Tim Dee 

A Buzz in the Meadow review – a passionate plea on behalf of our six-legged friends

Dave Goulson’s wide-ranging essays about the insect kingdom and the impact of neonicotinoids on the natural world are important and, at times, terrifying, writes Tim Dee
  
  

bumblee bee honey nicotinoids
Bee numbers are rapidly declining. Photograph: Alamy

Dave Goulson is a professorial bee man (at the University of Sussex, he is the queen of the Goulson Lab) but he is also very good at writing accessibly about his study systems. His book about bumblebees, A Sting in the Tale (2013), is among the brightest things in the recent flowering of composite works of nature writing, natural history and memoir.

The material gathered in A Buzz in the Meadow draws on the first book and richly (and darkly) extends it. It is really a series of essays on, first, the lives of some insects Goulson has known; second, the interrelationships of plants and some of their insect pollinators; and last, three polemics on the coming end of the world, as it seems to Goulson, including most blackly, the urgent news of his own work on neonicotinoids, the insecticides that are killing the world’s bees as well as much too much else.

All these observations and reports are nicely articulated by an exoskeleton or account of the insect natural history of the old farm and the surrounding 33 acres of land in Charente in France where Goulson and his family have had a holiday home since 2003. He turns this patch, its terroir, into his plot and builds his stories out of it. Chez Nauche has also become a field site for his students and his own entomological studies. Literally so – much of his efforts there have been to encourage a one-time arable field back to its earlier life as a meadow.

Goulson is good here, as throughout, on how everything still speaks to everything else in nature, how, while we might (contra John Donne) be an islanded species (and behaving collectively as if no other has a valid passport or could be truly comprehensible), the world outside (and sometimes in – there is a good chapter here on deathwatch beetles) still works as a kind of vast natural shout-out or chorus.
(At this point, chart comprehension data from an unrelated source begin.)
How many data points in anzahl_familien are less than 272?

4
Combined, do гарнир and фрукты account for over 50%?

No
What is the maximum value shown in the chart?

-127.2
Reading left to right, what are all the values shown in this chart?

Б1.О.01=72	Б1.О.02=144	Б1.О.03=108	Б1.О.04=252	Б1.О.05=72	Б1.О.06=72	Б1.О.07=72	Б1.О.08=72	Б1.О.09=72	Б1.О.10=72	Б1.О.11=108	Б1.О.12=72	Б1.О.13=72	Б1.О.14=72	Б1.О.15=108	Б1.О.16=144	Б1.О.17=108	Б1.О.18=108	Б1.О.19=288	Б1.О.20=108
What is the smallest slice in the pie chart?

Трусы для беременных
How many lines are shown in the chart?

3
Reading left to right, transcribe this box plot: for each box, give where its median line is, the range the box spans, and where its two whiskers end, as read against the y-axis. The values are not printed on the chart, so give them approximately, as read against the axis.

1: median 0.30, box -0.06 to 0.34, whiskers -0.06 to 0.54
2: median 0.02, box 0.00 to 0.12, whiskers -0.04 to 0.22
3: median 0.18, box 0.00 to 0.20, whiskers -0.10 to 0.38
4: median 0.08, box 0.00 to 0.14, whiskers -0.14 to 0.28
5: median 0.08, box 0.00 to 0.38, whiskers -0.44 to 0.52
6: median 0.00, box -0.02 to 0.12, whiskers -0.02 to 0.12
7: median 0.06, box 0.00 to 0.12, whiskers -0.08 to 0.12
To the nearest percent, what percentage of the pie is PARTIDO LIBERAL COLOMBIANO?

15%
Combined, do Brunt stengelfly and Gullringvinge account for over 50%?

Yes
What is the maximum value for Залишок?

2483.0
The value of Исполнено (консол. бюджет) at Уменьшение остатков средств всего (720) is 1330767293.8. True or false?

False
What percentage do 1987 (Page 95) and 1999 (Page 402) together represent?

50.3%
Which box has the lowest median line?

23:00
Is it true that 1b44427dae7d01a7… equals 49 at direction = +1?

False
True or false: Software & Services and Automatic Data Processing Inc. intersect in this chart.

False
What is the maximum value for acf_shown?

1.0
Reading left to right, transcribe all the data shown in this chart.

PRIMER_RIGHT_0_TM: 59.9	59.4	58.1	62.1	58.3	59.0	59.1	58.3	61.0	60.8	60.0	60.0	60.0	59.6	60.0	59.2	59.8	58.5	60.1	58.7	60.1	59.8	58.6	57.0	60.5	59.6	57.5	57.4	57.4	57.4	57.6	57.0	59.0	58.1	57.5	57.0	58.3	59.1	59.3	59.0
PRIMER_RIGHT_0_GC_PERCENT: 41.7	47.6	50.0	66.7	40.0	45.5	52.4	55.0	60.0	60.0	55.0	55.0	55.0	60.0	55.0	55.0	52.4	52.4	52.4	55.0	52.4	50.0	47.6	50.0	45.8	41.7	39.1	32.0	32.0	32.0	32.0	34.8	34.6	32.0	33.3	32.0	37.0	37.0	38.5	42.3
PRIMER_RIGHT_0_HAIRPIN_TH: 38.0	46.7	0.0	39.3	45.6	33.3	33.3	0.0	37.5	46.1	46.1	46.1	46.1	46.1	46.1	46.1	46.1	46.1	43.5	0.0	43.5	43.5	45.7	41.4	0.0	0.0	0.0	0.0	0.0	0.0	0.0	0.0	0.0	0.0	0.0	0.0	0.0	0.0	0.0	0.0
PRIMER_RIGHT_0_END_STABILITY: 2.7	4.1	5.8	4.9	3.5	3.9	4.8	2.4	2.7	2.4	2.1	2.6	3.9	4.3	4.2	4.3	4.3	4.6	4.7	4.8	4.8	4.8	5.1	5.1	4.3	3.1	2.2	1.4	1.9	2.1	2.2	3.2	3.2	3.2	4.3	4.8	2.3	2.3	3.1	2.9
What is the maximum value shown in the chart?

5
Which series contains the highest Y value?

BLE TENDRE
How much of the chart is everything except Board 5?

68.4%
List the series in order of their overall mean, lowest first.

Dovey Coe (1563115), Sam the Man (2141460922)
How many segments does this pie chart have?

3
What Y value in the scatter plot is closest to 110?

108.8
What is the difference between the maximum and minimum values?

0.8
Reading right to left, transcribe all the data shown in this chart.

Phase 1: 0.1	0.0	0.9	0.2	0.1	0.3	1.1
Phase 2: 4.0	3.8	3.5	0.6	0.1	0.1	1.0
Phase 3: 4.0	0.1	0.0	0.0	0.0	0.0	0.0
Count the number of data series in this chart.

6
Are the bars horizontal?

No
This is what ecology is all about, the real buzz in the meadow, and if we know how to listen, that is also the buzz we might get from a meadow.

There seems a rule, and Goulson’s book bears this out, that the further biologists travel from Homo sapiens as a professional concern, the easier-going and more ego-free members of the species they are likely to be themselves. There are not many prima donnas in tardigrade studies. Nor are entomologists made anxious about the human implications of their findings in the way that vexes, say, primatologists. Discoveries in the sex lives of insects go beyond any website content you could ever legally access. Many will have heard of the male mantis eaten in flagrante by his partner, few will know (and few could know without needing some sort of counselling) of the male African bat bug whose penis is built like his mouth and is used to stab-penetrate his bride several times over in any part of her body.

Goulson’s chapter on the housefly is a brilliant account of the ghastly mess we have made of our mess and why it is fly heaven. And there is a bigger and still nastier story dominating the second half of his book: the unfinished business relating to the harm that agricultural insecticides are causing bees. Goulson has been at the centre of academic work on this and his chapter here has very tough news and is properly terrifying to read. Keep the image in your mind of the children of Chinese fruit growers being sent to climb trees to hand-pollinate their orchards because there are no bees left to do the job. There are about one million known species of insect. They amount to 10 million trillion individuals. The thought of their going is perhaps even harder for us to contemplate than our own exit. Rarity is not something we think of for flies or ants. Cockroaches are supposed to be apocalypse-proof. But if mankind were to disappear, EO Wilson, king of the ants, and a hero of Goulson’s, has said, the world would regenerate back to its pre-human state without problems; if insects vanish, the same world, with or without people, would collapse into chaos.